Questo non è esclusivo del campo dell'IA; si verifica anche nel regno analogico, dove spesso prendiamo decisioni, ad esempio sui consumi, pensando che siano sovrane, e in realtà c'è un sistema che ci ha indotto a decidere in un modo e non in un altro. Questo è aggravato nel caso dell'IA, perché le decisioni che prende sono più sofisticate, ma dovremmo essere molto vigili, sia individualmente che collettivamente, nella regolamentazione, ecc., in modo da poter dire che le decisioni che abbiamo preso grazie all'IA sono in ultima analisi nostre decisioni o che, indirettamente, li abbiamo come autori. Allo stesso modo, possiamo dire che le decisioni che prendono i nostri legittimi governanti non sono decisioni che prendiamo individualmente, ma che agiscono i nostri governanti autorizzati, legittimati per nostro conto. Sono decisioni che possiamo condividere e che ci vincolano.

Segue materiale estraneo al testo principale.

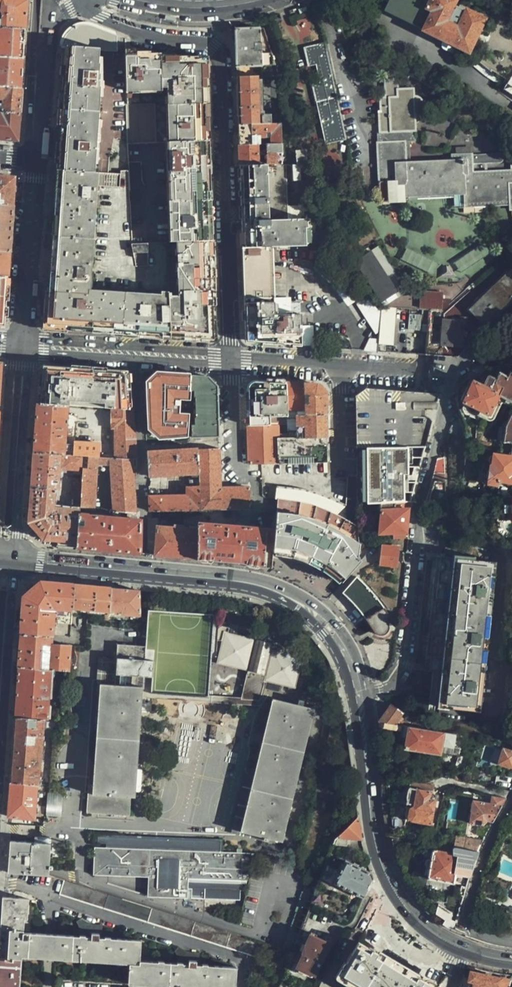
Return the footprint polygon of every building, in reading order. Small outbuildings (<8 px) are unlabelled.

È professore di Filosofia Politica, ricercatore "Ikerbasque" presso l' Università dei Paesi Baschi , direttore dell'Istituto per la Governance Democratica e professore presso l'Istituto Europeo di Firenze , dove ricopre la cattedra di Intelligenza Artificiale e Democrazia . È stato visiting professor presso università come la Sorbona, la London School of Economics, la Georgetown University e il Max Planck Institute di Heidelberg. È autore, tra gli altri, di "Politics in Times of Outrage " (2015), "Democracy in Europe" (2017), "Politics for the Perplexed " (2018), " Understanding Democracy" (2018), "A Theory of Complex Democracy" (2020), "Pandemocracy: A Philosophy of the Coronavirus Crisis" (2020), "The Society of Ignorance" (2022) e "Democratic Freedom" (2023).